Soldiers who commit suicide didn't die in combat but they died fighting their own war
Charles McKinney

"There is still a tremendous stigma around seeking help," he says. "Because there is no education and training in the military to teach people how the brain and body react in war, leaders are left without knowledge of what to do."

He says mental health training should become as integrated as weapons training, and that commanders should be taught to recognise problems and to intervene early.

The army says it has implemented a number of improvements to the force's suicide prevention programmes in recent weeks.

There have been changes to the army's health promotion policy and extra staff have been employed to improve access to counselling services for soldiers and their families.

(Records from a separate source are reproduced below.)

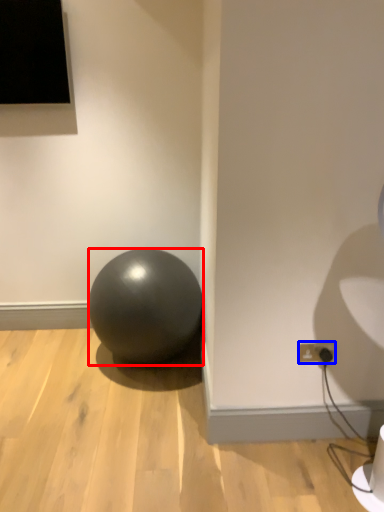
Question: Which object is further to the camera taking this photo, ball (highlighted by a red box) or electric outlet (highlighted by a blue box)?

Choices:
 (A) ball
 (B) electric outlet

Answer: (A)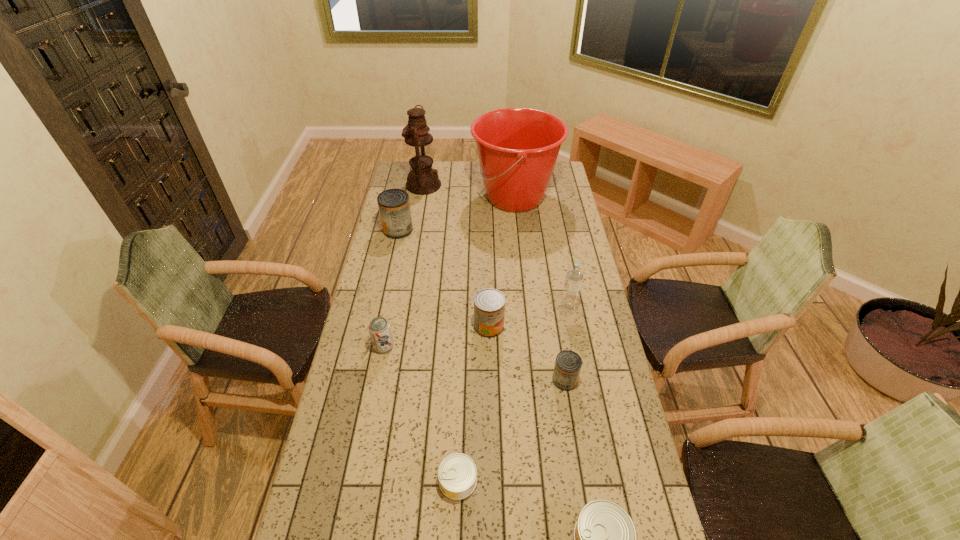
Point out which red can is positioned as the second nearest to the shortest object. Please provide its 2D coordinates. Your answer should be formatted as a tuple, i.e. [(x, y)], where the tuple contains the x and y coordinates of a point satisfying the conditions above.

[(489, 304)]

Locate an element on the screen. vacant position in the image that satisfies the following two spatial constraints: 1. with the handle attached to the rim of the red bucket; 2. on the left side of the water bottle is located at coordinates (526, 309).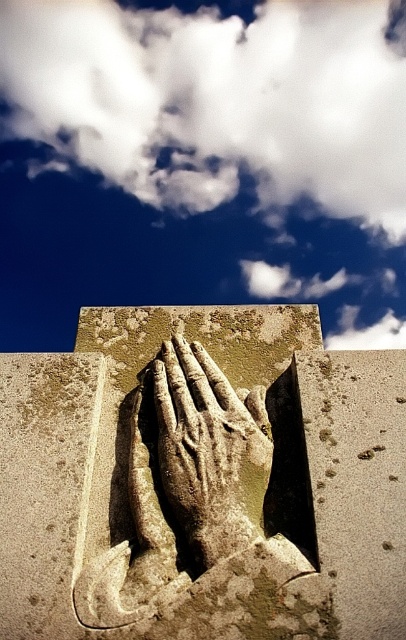
Is white fluffy cloud at upper center positioned behind rough stone hands at center?

Yes, white fluffy cloud at upper center is further from the viewer.

Does white fluffy cloud at upper center have a greater height compared to rough stone hands at center?

Yes, white fluffy cloud at upper center is taller than rough stone hands at center.

Locate an element on the screen. white fluffy cloud at upper center is located at coordinates (202, 161).

Can you confirm if white fluffy cloud at upper center is taller than rough stone hand at center?

Yes, white fluffy cloud at upper center is taller than rough stone hand at center.

Can you confirm if white fluffy cloud at upper center is wider than rough stone hand at center?

Yes.

The width and height of the screenshot is (406, 640). What do you see at coordinates (202, 161) in the screenshot?
I see `white fluffy cloud at upper center` at bounding box center [202, 161].

Where is `white fluffy cloud at upper center`? white fluffy cloud at upper center is located at coordinates (202, 161).

Looking at this image, which is below, rough stone hands at center or rough stone hand at center?

Positioned lower is rough stone hand at center.

Who is positioned more to the right, rough stone hands at center or rough stone hand at center?

rough stone hands at center is more to the right.

Image resolution: width=406 pixels, height=640 pixels. In order to click on rough stone hands at center in this screenshot , I will do `click(200, 508)`.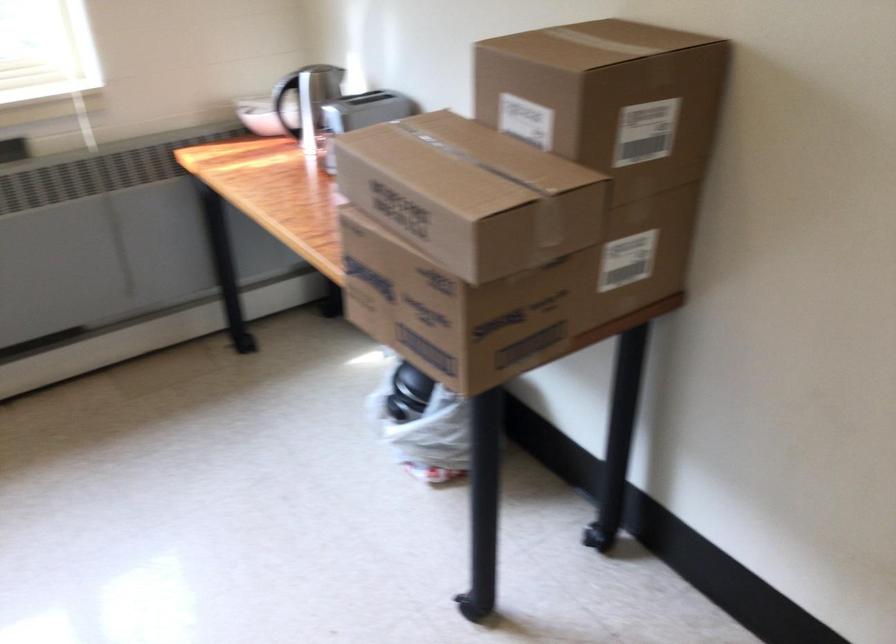
The image size is (896, 644). Identify the location of toaster lever. (323, 138).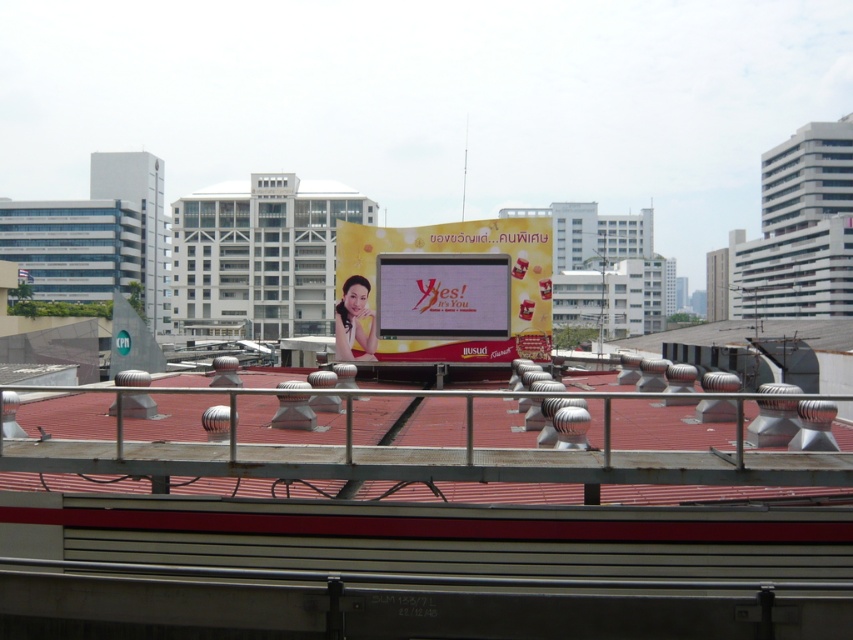
Question: Does metal at center have a larger size compared to yellow fabric billboard at center?

Choices:
 (A) no
 (B) yes

Answer: (A)

Question: Does metal at center have a larger size compared to yellow fabric billboard at center?

Choices:
 (A) no
 (B) yes

Answer: (A)

Question: Does metal at center have a lesser width compared to yellow fabric billboard at center?

Choices:
 (A) no
 (B) yes

Answer: (B)

Question: Which of the following is the closest to the observer?

Choices:
 (A) (492, 480)
 (B) (352, 280)

Answer: (A)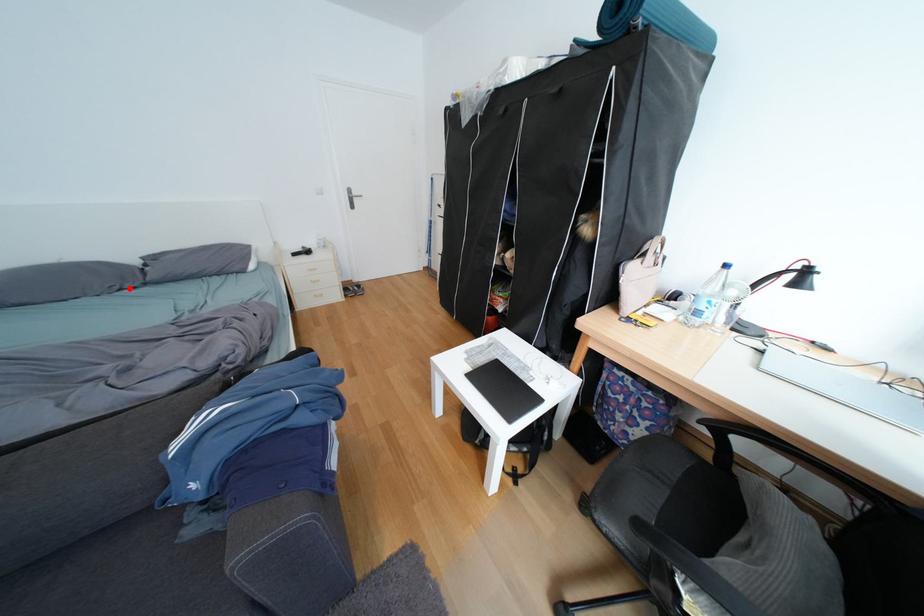
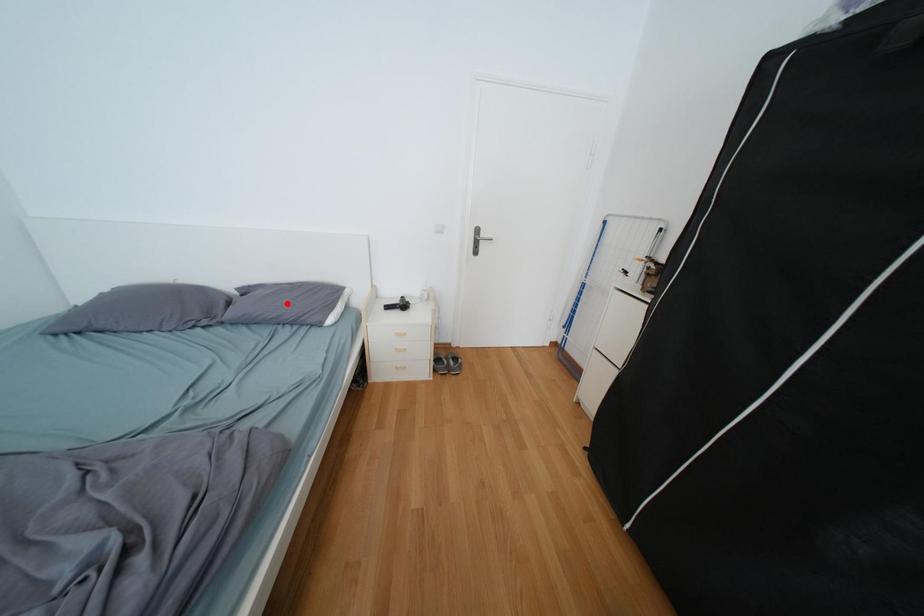
I am providing you with two images of the same scene from different viewpoints. A red point is marked on the first image and another point is marked on the second image. Do the highlighted points in image1 and image2 indicate the same real-world spot?

No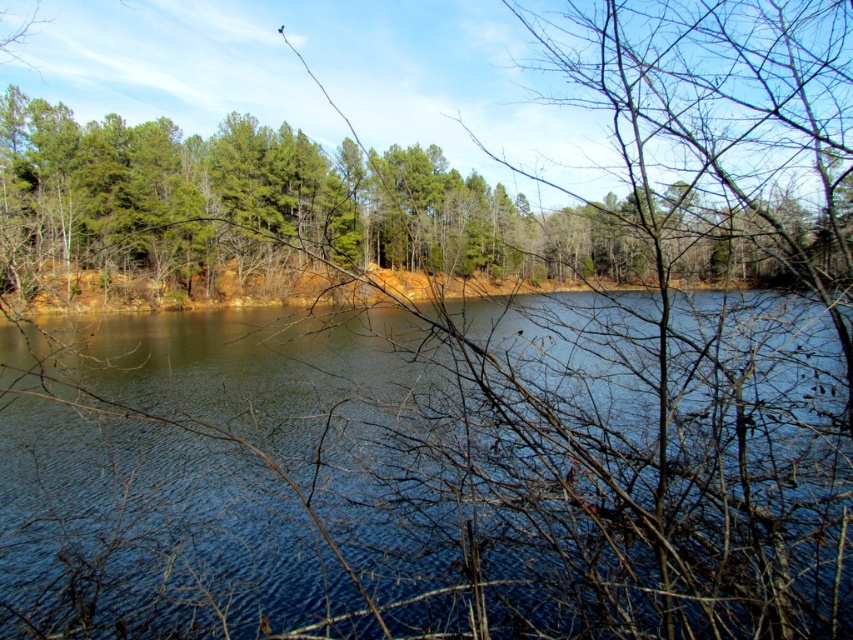
You are standing at the edge of the lake and notice the blue water at center and the green matte trees at center. Which object appears taller from your vantage point?

The green matte trees at center appear taller than the blue water at center because the blue water at center is not as tall as the green matte trees at center.

You are an artist planning to paint the scene. You want to ensure the blue water at center and green matte trees at center are proportionally accurate. Which object should you paint to be wider?

The green matte trees at center should be painted wider because the blue water at center has a lesser width compared to green matte trees at center according to the description.

Based on the photo, you are standing on the shore of the lake and looking at the blue water at center and the green matte trees at center. Which object is closer to the ground?

The blue water at center is below green matte trees at center, so the blue water at center is closer to the ground.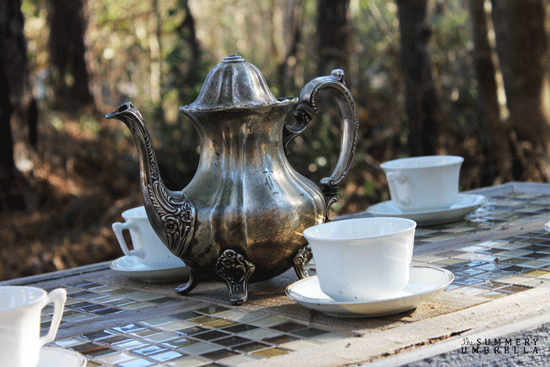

"It's not that the army lacks programmes to confront the problem of suicide," says Brig Gen Colleen McGuire, director of the Army Suicide Prevention Task Force.

"The long-term challenge is determining which programmes are most effective for our soldiers and ensuring that army leaders, from junior non-commissioned officers to the most senior leaders, know how to help their soldiers take advantage of these programmes."

Recently Mr McKinney flew to Germany where his son's wife and children live. There he visited Jeff McKinney's grave and says he managed to find peace.

"Soldiers who commit suicide didn't die in combat but they died fighting their own war," he says.

"I'm proud of my son. He was our hero."